• [Work to be completed]:
Everything in the data below except the pictures must be repeated word for word.
- Opening Delimiter -
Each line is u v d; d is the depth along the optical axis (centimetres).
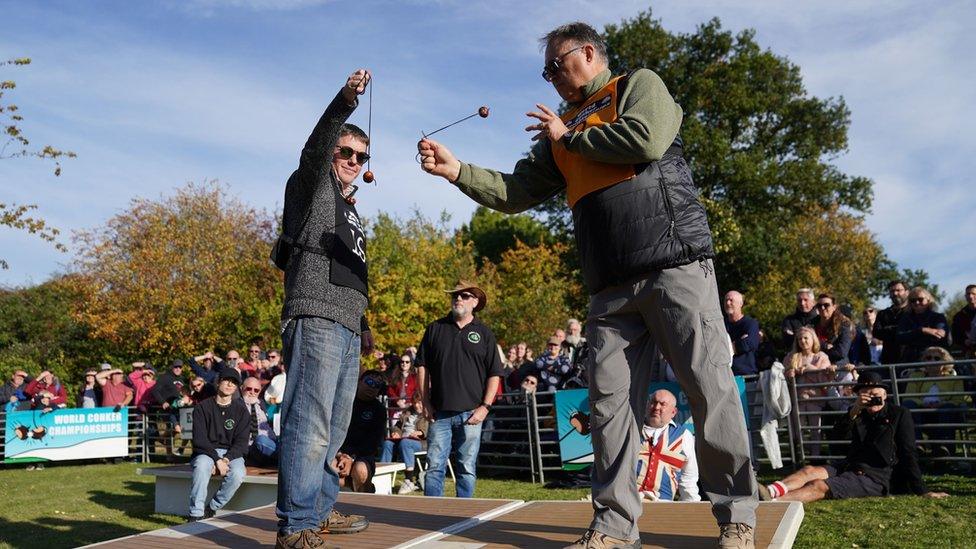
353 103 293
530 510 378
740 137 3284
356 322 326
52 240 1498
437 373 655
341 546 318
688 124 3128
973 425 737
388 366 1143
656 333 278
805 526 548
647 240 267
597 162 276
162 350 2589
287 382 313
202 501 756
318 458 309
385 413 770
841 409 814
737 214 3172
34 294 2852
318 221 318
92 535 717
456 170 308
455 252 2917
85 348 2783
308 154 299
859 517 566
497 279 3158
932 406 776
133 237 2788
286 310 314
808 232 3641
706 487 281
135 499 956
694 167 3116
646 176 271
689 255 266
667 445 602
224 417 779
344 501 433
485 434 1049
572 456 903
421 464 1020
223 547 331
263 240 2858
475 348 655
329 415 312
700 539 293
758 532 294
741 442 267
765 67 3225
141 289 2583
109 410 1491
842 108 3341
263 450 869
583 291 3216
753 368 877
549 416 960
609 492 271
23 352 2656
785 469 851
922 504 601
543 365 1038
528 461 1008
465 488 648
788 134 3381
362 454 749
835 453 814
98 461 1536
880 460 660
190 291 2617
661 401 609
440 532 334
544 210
- Closing Delimiter -
• [Task answer]:
Each line is u v d; d is the depth along the optical axis (centimetres).
353 103 293
530 510 378
740 137 3284
356 322 326
52 240 1498
437 373 655
341 546 318
688 124 3128
973 425 737
388 366 1143
656 333 278
805 526 548
647 240 267
597 162 276
162 350 2589
287 382 313
202 501 756
318 458 309
385 413 770
841 409 814
737 214 3172
34 294 2852
318 221 318
92 535 717
456 170 308
455 252 2917
85 348 2783
308 154 299
859 517 566
497 279 3158
932 406 776
133 237 2788
286 310 314
808 232 3641
706 487 281
135 499 956
694 167 3116
646 176 271
689 255 266
667 445 602
224 417 779
344 501 433
485 434 1049
572 456 903
421 464 1020
223 547 331
263 240 2858
475 348 655
329 415 312
700 539 293
758 532 294
741 442 267
765 67 3225
141 289 2583
109 410 1491
842 108 3341
263 450 869
583 291 3216
753 368 877
549 416 960
609 492 271
23 352 2656
785 469 851
922 504 601
543 365 1038
528 461 1008
465 488 648
788 134 3381
362 454 749
835 453 814
98 461 1536
880 460 660
190 291 2617
661 401 609
440 532 334
544 210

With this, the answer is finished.